(Saved entries)

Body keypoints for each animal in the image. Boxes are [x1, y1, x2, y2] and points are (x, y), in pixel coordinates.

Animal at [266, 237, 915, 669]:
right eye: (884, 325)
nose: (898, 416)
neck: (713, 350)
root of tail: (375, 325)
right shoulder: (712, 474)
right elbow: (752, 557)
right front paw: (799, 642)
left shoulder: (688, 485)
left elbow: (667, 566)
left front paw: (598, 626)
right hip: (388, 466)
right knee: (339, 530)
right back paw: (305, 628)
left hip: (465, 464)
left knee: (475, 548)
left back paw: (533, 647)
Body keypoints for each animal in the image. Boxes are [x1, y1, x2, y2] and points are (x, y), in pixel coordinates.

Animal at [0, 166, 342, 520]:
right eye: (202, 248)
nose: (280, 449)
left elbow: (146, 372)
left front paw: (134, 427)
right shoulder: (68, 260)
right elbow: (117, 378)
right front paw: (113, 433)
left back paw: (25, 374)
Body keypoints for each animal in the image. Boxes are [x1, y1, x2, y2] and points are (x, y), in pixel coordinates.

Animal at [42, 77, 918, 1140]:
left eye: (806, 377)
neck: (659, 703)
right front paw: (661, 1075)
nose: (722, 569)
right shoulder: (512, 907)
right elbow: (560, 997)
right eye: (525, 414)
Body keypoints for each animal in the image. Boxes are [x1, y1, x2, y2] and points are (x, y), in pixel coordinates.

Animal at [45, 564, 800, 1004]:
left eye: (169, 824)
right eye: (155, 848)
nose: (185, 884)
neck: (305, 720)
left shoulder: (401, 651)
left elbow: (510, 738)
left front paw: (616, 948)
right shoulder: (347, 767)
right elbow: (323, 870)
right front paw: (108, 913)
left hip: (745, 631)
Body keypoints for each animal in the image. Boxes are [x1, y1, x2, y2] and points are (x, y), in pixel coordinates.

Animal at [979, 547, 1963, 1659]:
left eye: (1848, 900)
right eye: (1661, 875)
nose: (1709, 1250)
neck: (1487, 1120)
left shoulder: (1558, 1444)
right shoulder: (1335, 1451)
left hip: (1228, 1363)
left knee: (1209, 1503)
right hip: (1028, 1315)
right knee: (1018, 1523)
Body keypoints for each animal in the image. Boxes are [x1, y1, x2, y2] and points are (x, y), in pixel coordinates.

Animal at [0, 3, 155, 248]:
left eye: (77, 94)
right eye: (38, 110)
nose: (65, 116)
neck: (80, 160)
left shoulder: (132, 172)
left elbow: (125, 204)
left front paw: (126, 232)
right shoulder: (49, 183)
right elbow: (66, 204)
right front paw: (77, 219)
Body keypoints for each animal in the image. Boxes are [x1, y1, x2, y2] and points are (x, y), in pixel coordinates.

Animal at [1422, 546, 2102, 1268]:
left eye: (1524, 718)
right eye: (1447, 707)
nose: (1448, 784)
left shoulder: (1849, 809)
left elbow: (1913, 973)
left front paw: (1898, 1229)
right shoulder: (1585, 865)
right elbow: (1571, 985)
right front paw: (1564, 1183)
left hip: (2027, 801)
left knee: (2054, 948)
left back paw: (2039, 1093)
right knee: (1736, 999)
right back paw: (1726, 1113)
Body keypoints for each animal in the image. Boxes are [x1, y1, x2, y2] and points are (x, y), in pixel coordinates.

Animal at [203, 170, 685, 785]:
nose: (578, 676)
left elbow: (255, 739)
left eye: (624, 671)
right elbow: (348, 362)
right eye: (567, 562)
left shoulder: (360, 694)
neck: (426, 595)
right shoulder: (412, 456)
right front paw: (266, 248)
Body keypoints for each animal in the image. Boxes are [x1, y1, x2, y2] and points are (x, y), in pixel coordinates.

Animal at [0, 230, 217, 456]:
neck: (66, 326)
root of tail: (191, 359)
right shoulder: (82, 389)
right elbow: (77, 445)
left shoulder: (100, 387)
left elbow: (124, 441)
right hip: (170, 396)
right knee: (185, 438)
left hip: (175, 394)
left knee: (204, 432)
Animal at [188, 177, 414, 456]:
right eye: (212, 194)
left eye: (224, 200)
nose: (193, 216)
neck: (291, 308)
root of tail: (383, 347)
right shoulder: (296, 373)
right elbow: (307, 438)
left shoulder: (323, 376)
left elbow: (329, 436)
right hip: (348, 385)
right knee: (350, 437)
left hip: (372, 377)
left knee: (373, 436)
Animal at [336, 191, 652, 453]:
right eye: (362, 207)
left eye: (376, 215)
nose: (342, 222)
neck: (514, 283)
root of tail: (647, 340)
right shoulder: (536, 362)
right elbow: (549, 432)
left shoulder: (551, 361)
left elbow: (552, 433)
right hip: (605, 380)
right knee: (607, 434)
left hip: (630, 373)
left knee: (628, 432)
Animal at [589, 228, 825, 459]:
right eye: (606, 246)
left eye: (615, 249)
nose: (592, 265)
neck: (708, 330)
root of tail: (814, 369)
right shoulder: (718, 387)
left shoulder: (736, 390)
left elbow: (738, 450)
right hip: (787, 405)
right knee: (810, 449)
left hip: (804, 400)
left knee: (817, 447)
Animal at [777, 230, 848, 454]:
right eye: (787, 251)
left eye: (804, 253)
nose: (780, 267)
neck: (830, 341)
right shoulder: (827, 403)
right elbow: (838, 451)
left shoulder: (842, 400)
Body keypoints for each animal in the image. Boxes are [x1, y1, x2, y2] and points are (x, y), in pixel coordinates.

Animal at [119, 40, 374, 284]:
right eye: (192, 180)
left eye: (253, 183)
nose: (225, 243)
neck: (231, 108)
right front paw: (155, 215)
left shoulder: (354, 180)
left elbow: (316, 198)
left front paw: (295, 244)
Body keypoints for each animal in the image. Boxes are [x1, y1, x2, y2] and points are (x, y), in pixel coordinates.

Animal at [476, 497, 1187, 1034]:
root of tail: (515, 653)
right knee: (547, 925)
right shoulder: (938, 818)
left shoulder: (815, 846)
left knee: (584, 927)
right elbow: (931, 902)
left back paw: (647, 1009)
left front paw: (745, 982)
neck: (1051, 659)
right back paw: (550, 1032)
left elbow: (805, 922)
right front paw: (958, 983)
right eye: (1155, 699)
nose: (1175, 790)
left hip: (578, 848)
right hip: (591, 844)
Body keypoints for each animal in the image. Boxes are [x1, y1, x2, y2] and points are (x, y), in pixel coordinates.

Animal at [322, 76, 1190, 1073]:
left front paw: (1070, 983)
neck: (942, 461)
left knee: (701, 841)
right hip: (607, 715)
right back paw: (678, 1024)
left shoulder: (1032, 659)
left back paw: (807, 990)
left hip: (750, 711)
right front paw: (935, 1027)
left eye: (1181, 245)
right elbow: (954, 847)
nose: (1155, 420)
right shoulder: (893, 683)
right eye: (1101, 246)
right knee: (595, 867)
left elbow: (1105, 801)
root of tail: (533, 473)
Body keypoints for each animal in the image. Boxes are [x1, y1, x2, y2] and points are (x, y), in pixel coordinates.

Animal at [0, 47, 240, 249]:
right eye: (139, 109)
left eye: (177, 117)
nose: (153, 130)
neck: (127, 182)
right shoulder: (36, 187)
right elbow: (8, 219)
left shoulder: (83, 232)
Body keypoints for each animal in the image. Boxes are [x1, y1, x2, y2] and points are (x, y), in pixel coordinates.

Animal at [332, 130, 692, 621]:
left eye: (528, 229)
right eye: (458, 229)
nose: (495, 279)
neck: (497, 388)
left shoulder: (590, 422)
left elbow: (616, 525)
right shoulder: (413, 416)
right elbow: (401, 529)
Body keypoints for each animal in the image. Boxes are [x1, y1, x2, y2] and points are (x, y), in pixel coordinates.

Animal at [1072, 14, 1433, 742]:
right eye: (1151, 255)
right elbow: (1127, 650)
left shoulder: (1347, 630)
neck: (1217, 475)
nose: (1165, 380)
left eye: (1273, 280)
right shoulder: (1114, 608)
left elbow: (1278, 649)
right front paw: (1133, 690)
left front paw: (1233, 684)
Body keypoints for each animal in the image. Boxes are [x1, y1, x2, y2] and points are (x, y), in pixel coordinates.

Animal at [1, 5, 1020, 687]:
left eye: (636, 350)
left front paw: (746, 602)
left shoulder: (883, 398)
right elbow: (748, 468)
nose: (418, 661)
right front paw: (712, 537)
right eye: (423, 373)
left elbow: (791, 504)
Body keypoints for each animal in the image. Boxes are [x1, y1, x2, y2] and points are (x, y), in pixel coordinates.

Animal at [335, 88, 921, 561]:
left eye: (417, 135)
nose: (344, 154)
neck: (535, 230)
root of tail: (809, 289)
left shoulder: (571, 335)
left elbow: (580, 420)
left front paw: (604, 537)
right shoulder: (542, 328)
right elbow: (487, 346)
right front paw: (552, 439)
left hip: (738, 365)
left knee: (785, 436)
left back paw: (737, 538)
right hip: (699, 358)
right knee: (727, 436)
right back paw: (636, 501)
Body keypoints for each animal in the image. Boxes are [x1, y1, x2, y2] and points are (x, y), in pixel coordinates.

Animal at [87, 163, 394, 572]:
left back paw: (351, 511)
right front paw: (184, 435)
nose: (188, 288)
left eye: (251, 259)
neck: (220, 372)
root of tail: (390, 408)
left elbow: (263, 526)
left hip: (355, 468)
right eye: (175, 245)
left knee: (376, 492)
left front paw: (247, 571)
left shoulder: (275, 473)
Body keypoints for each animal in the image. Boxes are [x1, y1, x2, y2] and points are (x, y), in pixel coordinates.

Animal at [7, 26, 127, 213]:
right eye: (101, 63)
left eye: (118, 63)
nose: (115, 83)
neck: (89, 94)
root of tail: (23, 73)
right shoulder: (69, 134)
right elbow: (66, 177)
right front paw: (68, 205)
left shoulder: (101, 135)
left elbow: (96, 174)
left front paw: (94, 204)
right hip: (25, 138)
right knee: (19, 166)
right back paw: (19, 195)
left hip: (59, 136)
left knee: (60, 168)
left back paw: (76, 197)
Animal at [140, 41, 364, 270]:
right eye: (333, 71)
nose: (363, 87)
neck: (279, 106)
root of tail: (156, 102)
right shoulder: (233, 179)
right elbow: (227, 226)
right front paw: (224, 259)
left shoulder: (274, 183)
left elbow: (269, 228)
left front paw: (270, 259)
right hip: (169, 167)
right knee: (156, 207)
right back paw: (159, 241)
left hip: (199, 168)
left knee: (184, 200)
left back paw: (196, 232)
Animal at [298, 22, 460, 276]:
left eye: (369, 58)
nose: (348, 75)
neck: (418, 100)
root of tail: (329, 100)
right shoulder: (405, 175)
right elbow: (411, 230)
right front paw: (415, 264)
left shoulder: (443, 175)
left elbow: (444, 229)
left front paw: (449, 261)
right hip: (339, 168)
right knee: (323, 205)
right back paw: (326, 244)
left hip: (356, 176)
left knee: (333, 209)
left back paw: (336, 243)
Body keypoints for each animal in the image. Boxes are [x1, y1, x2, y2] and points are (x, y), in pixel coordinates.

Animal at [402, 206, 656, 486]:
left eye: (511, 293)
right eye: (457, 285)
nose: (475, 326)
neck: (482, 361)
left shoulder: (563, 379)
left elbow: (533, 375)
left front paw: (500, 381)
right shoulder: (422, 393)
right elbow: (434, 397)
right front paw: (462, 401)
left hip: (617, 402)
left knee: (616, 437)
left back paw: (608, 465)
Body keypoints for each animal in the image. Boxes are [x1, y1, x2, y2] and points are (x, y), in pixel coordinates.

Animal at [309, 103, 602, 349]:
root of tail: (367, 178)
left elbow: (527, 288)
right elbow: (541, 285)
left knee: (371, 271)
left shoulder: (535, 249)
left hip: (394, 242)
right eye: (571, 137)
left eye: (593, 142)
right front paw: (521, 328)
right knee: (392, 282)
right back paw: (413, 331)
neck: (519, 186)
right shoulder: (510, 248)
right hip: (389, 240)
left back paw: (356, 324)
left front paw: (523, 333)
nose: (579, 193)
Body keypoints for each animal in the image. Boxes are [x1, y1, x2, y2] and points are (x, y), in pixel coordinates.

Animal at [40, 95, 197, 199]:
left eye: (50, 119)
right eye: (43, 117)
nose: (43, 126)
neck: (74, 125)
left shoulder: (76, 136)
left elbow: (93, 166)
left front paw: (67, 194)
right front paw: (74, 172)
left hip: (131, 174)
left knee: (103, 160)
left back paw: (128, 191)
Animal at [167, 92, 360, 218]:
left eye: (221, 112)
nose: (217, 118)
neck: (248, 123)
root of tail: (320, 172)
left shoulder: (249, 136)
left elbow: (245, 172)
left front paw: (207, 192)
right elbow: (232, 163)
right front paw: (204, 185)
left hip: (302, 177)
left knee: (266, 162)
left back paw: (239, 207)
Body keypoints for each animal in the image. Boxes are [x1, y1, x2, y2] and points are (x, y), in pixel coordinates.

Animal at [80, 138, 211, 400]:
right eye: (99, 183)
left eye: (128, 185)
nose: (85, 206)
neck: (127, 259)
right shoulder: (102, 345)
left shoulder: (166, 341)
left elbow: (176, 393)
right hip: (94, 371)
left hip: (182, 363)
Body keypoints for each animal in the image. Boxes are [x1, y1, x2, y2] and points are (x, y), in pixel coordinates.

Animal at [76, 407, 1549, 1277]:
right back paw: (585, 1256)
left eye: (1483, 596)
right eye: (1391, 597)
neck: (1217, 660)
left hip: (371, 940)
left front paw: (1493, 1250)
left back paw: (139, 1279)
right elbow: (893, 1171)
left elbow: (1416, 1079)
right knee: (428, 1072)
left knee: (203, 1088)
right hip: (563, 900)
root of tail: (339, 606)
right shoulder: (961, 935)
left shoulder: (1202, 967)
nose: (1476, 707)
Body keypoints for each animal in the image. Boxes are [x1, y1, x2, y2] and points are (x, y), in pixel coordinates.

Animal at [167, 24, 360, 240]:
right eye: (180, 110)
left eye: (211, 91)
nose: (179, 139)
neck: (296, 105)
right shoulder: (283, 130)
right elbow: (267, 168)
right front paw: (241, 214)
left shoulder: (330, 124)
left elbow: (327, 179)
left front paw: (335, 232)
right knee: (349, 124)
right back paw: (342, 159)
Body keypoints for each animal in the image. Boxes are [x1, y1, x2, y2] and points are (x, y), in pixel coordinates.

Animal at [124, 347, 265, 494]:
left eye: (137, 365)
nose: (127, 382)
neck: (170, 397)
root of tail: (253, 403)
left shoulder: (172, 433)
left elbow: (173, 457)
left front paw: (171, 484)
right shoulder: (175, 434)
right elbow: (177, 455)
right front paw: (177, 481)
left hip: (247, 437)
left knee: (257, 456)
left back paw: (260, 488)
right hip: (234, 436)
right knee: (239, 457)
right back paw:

__Assignment__:
Exact copies of the lines from the one holding "right front paw: (177, 481)" to the end of the entries are all that should be written.

__Written solution__:
right front paw: (177, 481)
left hip: (247, 437)
left knee: (257, 456)
left back paw: (260, 488)
right hip: (234, 436)
right knee: (239, 457)
right back paw:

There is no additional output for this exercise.